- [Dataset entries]

##############################

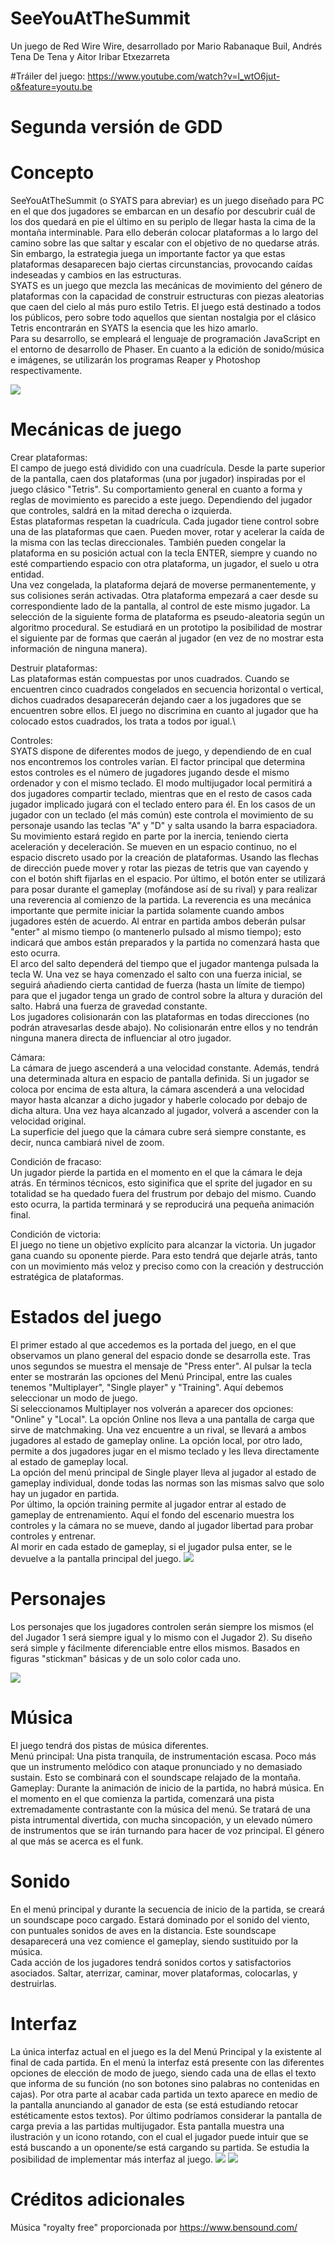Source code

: ﻿# SeeYouAtTheSummit

Un juego de Red Wire Wire, desarrollado por Mario Rabanaque Buil, Andrés Tena De Tena y Aitor Iribar Etxezarreta

#Tráiler del juego: https://www.youtube.com/watch?v=l_wtO6jut-o&feature=youtu.be

# Segunda versión de GDD

# Concepto
SeeYouAtTheSummit (o SYATS para abreviar) es un juego diseñado para PC en el que dos jugadores se embarcan en un desafío por descubrir cuál de los dos quedará en pie el último en su periplo de llegar hasta la cima de la montaña interminable. Para ello deberán colocar plataformas a lo largo del camino sobre las que saltar y escalar con el objetivo de no quedarse atrás. Sin embargo, la estrategia juega un importante factor ya que estas plataformas desaparecen bajo ciertas circunstancias, provocando caídas indeseadas y cambios en las estructuras.\
SYATS es un juego que mezcla las mecánicas de movimiento del género de plataformas con la capacidad de construir estructuras con piezas aleatorias que caen del cielo al más puro estilo Tetris. El juego está destinado a todos los públicos, pero sobre todo aquellos que sientan nostalgia por el clásico Tetris encontrarán en SYATS la esencia que les hizo amarlo.\
Para su desarrollo, se empleará el lenguaje de programación JavaScript en el entorno de desarrollo de Phaser. En cuanto a la edición de sonido/música e imágenes, se utilizarán los programas Reaper y Photoshop respectivamente.

![](https://github.com/RedWireWire/SeeYouAtTheSummit/blob/master/Assets/Capturas/1.png)

# Mecánicas de juego
Crear plataformas:\
El campo de juego está dividido con una cuadrícula. Desde la parte superior de la pantalla, caen dos plataformas (una por jugador) inspiradas por el juego clásico "Tetris". Su comportamiento general en cuanto a forma y reglas de movimiento es parecido a este juego. Dependiendo del jugador que controles, saldrá en la mitad derecha o izquierda.\
Estas plataformas respetan la cuadrícula. Cada jugador tiene control sobre una de las plataformas que caen. Pueden mover, rotar y acelerar la caída de la misma con las teclas direccionales. También pueden congelar la plataforma en su posición actual con la tecla ENTER, siempre y cuando no esté compartiendo espacio con otra plataforma, un jugador, el suelo u otra entidad.\
Una vez congelada, la plataforma dejará de moverse permanentemente, y sus colisiones serán activadas. Otra plataforma empezará a caer desde su correspondiente lado de la pantalla, al control de este mismo jugador. La selección de la siguiente forma de plataforma es pseudo-aleatoria según un algoritmo procedural. Se estudiará en un prototipo la posibilidad de mostrar el siguiente par de formas que caerán al jugador (en vez de no mostrar esta información de ninguna manera).

Destruir plataformas:\
Las plataformas están compuestas por unos cuadrados. Cuando se encuentren cinco cuadrados congelados en secuencia horizontal o vertical, dichos cuadrados desaparecerán dejando caer a los jugadores que se encuentren sobre ellos. El juego no discrimina en cuanto al jugador que ha colocado estos cuadrados, los trata a todos por igual.\

Controles:\
SYATS dispone de diferentes modos de juego, y dependiendo de en cual nos encontremos los controles varían. El factor principal que determina estos controles es el número de jugadores jugando desde el mismo ordenador y con el mismo teclado. El modo multijugador local permitirá a dos jugadores compartir teclado, mientras que en el resto de casos cada jugador implicado jugará con el teclado entero para él. 
En los casos de un jugador con un teclado (el más común) este controla el movimiento de su personaje usando las teclas "A" y "D" y salta usando la barra espaciadora. Su movimiento estará regido en parte por la inercia, teniendo cierta aceleración y deceleración. Se mueven en un espacio continuo, no el espacio discreto usado por la creación de plataformas. Usando las flechas de dirección puede mover y rotar las piezas de tetris que van cayendo y con el botón shift fijarlas en el espacio. Por último, el botón enter se utilizará para posar durante el gameplay (mofándose así de su rival) y para realizar una reverencia al comienzo de la partida. La reverencia es una mecánica importante que permite iniciar la partida solamente cuando ambos jugadores estén de acuerdo. Al entrar en partida ambos deberán pulsar "enter" al mismo tiempo (o mantenerlo pulsado al mismo tiempo); esto indicará que ambos están preparados y la partida no comenzará hasta que esto ocurra.\
El arco del salto dependerá del tiempo que el jugador mantenga pulsada la tecla W. Una vez se haya comenzado el salto con una fuerza inicial, se seguirá añadiendo cierta cantidad de fuerza (hasta un límite de tiempo) para que el jugador tenga un grado de control sobre la altura y duración del salto. Habrá una fuerza de gravedad constante.\
Los jugadores colisionarán con las plataformas en todas direcciones (no podrán atravesarlas desde abajo). No colisionarán entre ellos y no tendrán ninguna manera directa de influenciar al otro jugador.

Cámara:\
La cámara de juego ascenderá a una velocidad constante. Además, tendrá una determinada altura en espacio de pantalla definida. Si un jugador se coloca por encima de esta altura, la cámara ascenderá a una velocidad mayor hasta alcanzar a dicho jugador y haberle colocado por debajo de dicha altura. Una vez haya alcanzado al jugador, volverá a ascender con la velocidad original.\
La superficie del juego que la cámara cubre será siempre constante, es decir, nunca cambiará nivel de zoom.

Condición de fracaso:\
Un jugador pierde la partida en el momento en el que la cámara le deja atrás. En términos técnicos, esto siginifica que el sprite del jugador en su totalidad se ha quedado fuera del frustrum por debajo del mismo.
Cuando esto ocurra, la partida terminará y se reproducirá una pequeña animación final.

Condición de victoria:\
El juego no tiene un objetivo explícito para alcanzar la victoria. Un jugador gana cuando su oponente pierde. Para esto tendrá que dejarle atrás, tanto con un movimiento más veloz y preciso como con la creación y destrucción estratégica de plataformas.

# Estados del juego
El primer estado al que accedemos es la portada del juego, en el que observamos un plano general del espacio donde se desarrolla este. Tras unos segundos se muestra el mensaje de "Press enter". Al pulsar la tecla enter se mostrarán las opciones del Menú Principal, entre las cuales tenemos "Multiplayer", "Single player" y "Training". Aquí debemos seleccionar un modo de juego.\
Si seleccionamos Multiplayer nos volverán a aparecer dos opciones: "Online" y "Local". La opción Online nos lleva a una pantalla de carga que sirve de matchmaking. Una vez encuentre a un rival, se llevará a ambos jugadores al estado de gameplay online. La opción local, por otro lado, permite a dos jugadores jugar en el mismo teclado y les lleva directamente al estado de gameplay local.\
La opción del menú principal de Single player lleva al jugador al estado de gameplay individual, donde todas las normas son las mismas salvo que solo hay un jugador en partida.\
Por último, la opción training permite al jugador entrar al estado de gameplay de entrenamiento. Aquí el fondo del escenario muestra los controles y la cámara no se mueve, dando al jugador libertad para probar controles y entrenar.\
Al morir en cada estado de gameplay, si el jugador pulsa enter, se le devuelve a la pantalla principal del juego.
![](https://github.com/RedWireWire/SeeYouAtTheSummit/blob/master/Images/DiagramaDeEstados.jpg)

# Personajes
Los personajes que los jugadores controlen serán siempre los mismos (el del Jugador 1 será siempre igual y lo mismo con el Jugador 2). Su diseño será simple y fácilmente diferenciable entre ellos mismos. Basados en figuras "stickman" básicas y de un solo color cada uno.

![](Images/Personajes.png)

# Música
El juego tendrá dos pistas de música diferentes.\
Menú principal: Una pista tranquila, de instrumentación escasa. Poco más que un instrumento melódico con ataque pronunciado y no demasiado sustain. Esto se combinará con el soundscape relajado de la montaña.\
Gameplay: Durante la animación de inicio de la partida, no habrá música. En el momento en el que comienza la partida, comenzará una pista extremadamente contrastante con la música del menú. Se tratará de una pista intrumental divertida, con mucha sincopación, y un elevado número de instrumentos que se irán turnando para hacer de voz principal. El género al que más se acerca es el funk.

# Sonido
En el menú principal y durante la secuencia de inicio de la partida, se creará un soundscape poco cargado. Estará dominado por el sonido del viento, con puntuales sonidos de aves en la distancia. Este soundscape desaparecerá una vez comience el gameplay, siendo sustituido por la música.\
Cada acción de los jugadores tendrá sonidos cortos y satisfactorios asociados. Saltar, aterrizar, caminar, mover plataformas, colocarlas, y destruirlas.

# Interfaz

La única interfaz actual en el juego es la del Menú Principal y la existente al final de cada partida. En el menú la interfaz está presente con las diferentes opciones de elección de modo de juego, siendo cada una de ellas el texto que informa de su función (no son botones sino palabras no contenidas en cajas). Por otra parte al acabar cada partida un texto aparece en medio de la pantalla anunciando al ganador de esta (se está estudiando retocar estéticamente estos textos). Por último podríamos considerar la pantalla de carga previa a las partidas multijugador. Esta pantalla muestra una ilustración y un icono rotando, con el cual el jugador puede intuir que se está buscando a un oponente/se está cargando su partida. Se estudia la posibilidad de implementar más interfaz al juego.
![](https://github.com/RedWireWire/SeeYouAtTheSummit/blob/master/Interfaces/Interfaz-pantalla-victoria.png)
![](https://github.com/RedWireWire/SeeYouAtTheSummit/blob/master/Interfaces/Interfaz-pantalla-derrota.png)

# Créditos adicionales
Música "royalty free" proporcionada por https://www.bensound.com/
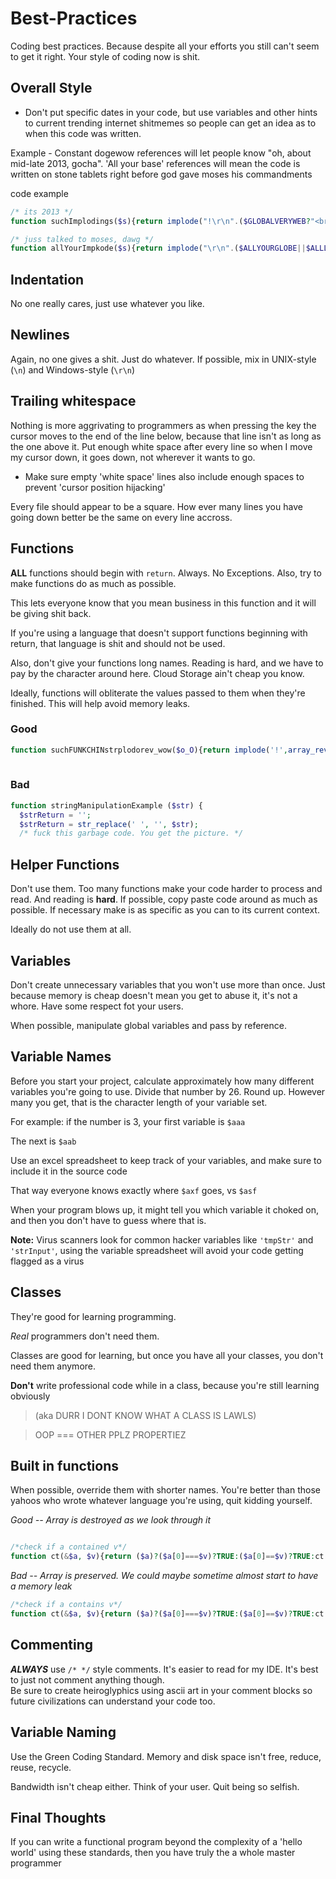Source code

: Best-Practices                                                                                                                                                                            
==============                                                                                                                                                                            
                                                                                                                                                                                          
Coding best practices. Because despite all your efforts you still can't seem to get it right. Your style of coding now is shit.                                               

## Overall Style


* Don't put specific dates in your code, but use variables and other hints to current trending internet shitmemes so people can get an idea as to when this code was written.


Example - Constant dogewow references will let people know "oh, about mid-late 2013, gocha".  'All your base' references will mean the code is written on stone tablets right before god gave moses his commandments

code example

```php
/* its 2013 */
function suchImplodings($s){return implode("!\r\n".($GLOBALVERYWEB?"<br />{$s}":"{$s}")."\t such wow")}

/* juss talked to moses, dawg */
function allYourImpkode($s){return implode("\r\n".($ALLYOURGLOBE||$ALLLOCAL)?"<br />{$s}":"{$s}")."\tbelong to us")}
```

## Indentation                                                                                                                                                                            
                                                                                                                                                                                          
No one really cares, just use whatever you like.                                                                                                                                          
                                                                                                                                                                                          
## Newlines
                                                                                                                                                                                          
Again, no one gives a shit. Just do whatever. If possible, mix in UNIX-style (`\n`) and Windows-style (`\r\n`)                                                                            
                                                                                                                                                                                          
## Trailing whitespace

Nothing is more aggrivating to programmers 
as when pressing the <down arrow> key the cursor 
moves to the end of the line below, because that line isn't as 
long as the one above it.  Put enough white space after every 
line so when I move my cursor down, it goes down, not wherever 
it wants to go.

* Make sure empty 'white space' lines also include enough spaces to prevent 'cursor position hijacking'

Every file should appear to be a square. How ever many lines you have going down better be the same on every line accross.                                                                
                                                                                                                                                                                          
## Functions
                                                                                                                                                                                          
**ALL** functions should begin with `return`. Always. No Exceptions. Also, try to make functions do as much as possible.                                                                  

This lets everyone know that you mean business in this function and it will be giving shit back.                       
                                                                                                                                                                                          
If you're using a language that doesn't support functions beginning with return, that language is shit and should not be used.                                                            
                                                                                                                                                                                          
Also, don't give your functions long names. Reading is hard, and we have to pay by the character around here. Cloud Storage ain't cheap you know.

Ideally, functions will obliterate the values passed to them when they're finished. This will help avoid memory leaks.
                                                                                                                                                                                          
### Good
```php
function suchFUNKCHINstrplodorev_wow($o_O){return implode('!',array_reverse(array_slice(explode(';',str_replace(' ','',trim(($o_O===NULL)?';':$o_O))))));}                                                  
                                                                                                                                                                                          
```                                                                                                                                                                                       
                                                                                                                                                                                          
### Bad
```php                                                                                                                  
function stringManipulationExample ($str) {
  $strReturn = '';
  $strReturn = str_replace(' ', '', $str);
  /* fuck this garbage code. You get the picture. */
```                                                                                                                                                                                       
                                                                                                                                                                                          
## Helper Functions
                                                                                                                                                                                          
Don't use them. Too many functions make your code harder to process and read. And reading is **hard**. If possible, copy paste code around as much as possible. If necessary make is as specific as you can to its current context.

Ideally do not use them at all.
                                                                                                                                                                                          
## Variables                                                                                                                                                                              
                                                                                                                                                                                          
Don't create unnecessary variables that you won't use more than once. Just because memory is cheap doesn't mean you get to abuse it, it's not a whore. Have some respect fot your users.  
                                                                                                                                                                                          
                                                                                                                                                                                          
When possible, manipulate global variables and pass by reference.                                                                                                                         



## Variable Names

Before you start your project, calculate
approximately how many different variables you're going to
use.  Divide that number by 26.  Round up.  However many you
get, that is the character length of your variable set.

For example: if the number is 3, your first variable is `$aaa`

The next is `$aab`

Use an excel spreadsheet to keep track of your variables, and make sure to include it in the source code

That way everyone knows exactly where `$axf` goes, vs `$asf`

When your program blows up, it might tell you which variable it choked on, and then you don't have to guess where that is.                                                  

**Note:** Virus scanners look for common hacker variables like `'tmpStr'`
and `'strInput'`, using the variable spreadsheet will avoid your
code getting flagged as a virus


## Classes                                                                                                                                                                                
They're good for learning programming.

*Real* programmers don't need them.

Classes are good for learning, but once you have all your classes, you don't need them anymore.
                         
**Don't** write professional code while in a class, because you're still learning obviously

> (aka DURR I DONT KNOW WHAT A CLASS IS LAWLS)

> OOP === OTHER PPLZ PROPERTIEZ                                                                                                                                               


## Built in functions
                                                                                                                                                                                          
When possible, override them with shorter names. You're better than those yahoos who wrote whatever language you're using, quit kidding yourself.                                         
                                                                                                                        

*Good -- Array is destroyed as we look through it*
```php

/*check if a contained v*/
function ct(&$a, $v){return ($a)?($a[0]===$v)?TRUE:($a[0]==$v)?TRUE:ct(array_splice($a,1),$v):FALSE;}
```
*Bad -- Array is preserved. We could maybe sometime almost start to have a memory leak*
```php
/*check if a contains v*/
function ct(&$a, $v){return ($a)?($a[0]===$v)?TRUE:($a[0]==$v)?TRUE:ct(array_slice($a,1),$v):FALSE;}
```

## Commenting
                                                                                                                                                                                          
***ALWAYS*** use `/* */` style comments. It's easier to read for my IDE. It's best to just not comment anything though.                                                                   
Be sure to create heiroglyphics using ascii art in your comment blocks so future civilizations can understand your code too.                                                                                                                                                                                          
## Variable Naming
                                                                                                                                                                                          
Use the Green Coding Standard. Memory and disk space isn't free, reduce, reuse, recycle.                                                                                                  
                                                                                                                                                                                          
Bandwidth isn't cheap either. Think of your user. Quit being so selfish.                                                                                                                  
                                                                                                                                                                                          
                                                                                                                                                                                          
                                                                                                                                                                                          
                                                                                                                                                                                          
                                                                                                                                                                                          
                                                                                                                                                                                          
                                                                                                                                                                                          
                                                                                                                                                                                          
                                                                                                                                                                                          
                                                                                                                                                                                          
## Final Thoughts                                

If you can write a functional program beyond
the complexity of a 'hello world' using these standards, then
you have truly the a whole master programmer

##############################

- [What needs to be done] Reproduce, word for word and in full, only the lines above that start at the line with "They're good for learning programming." and run through the line with "## Built in functions", both ends included.

- [Task result]
They're good for learning programming.

*Real* programmers don't need them.

Classes are good for learning, but once you have all your classes, you don't need them anymore.
                         
**Don't** write professional code while in a class, because you're still learning obviously

> (aka DURR I DONT KNOW WHAT A CLASS IS LAWLS)

> OOP === OTHER PPLZ PROPERTIEZ                                                                                                                                               


## Built in functions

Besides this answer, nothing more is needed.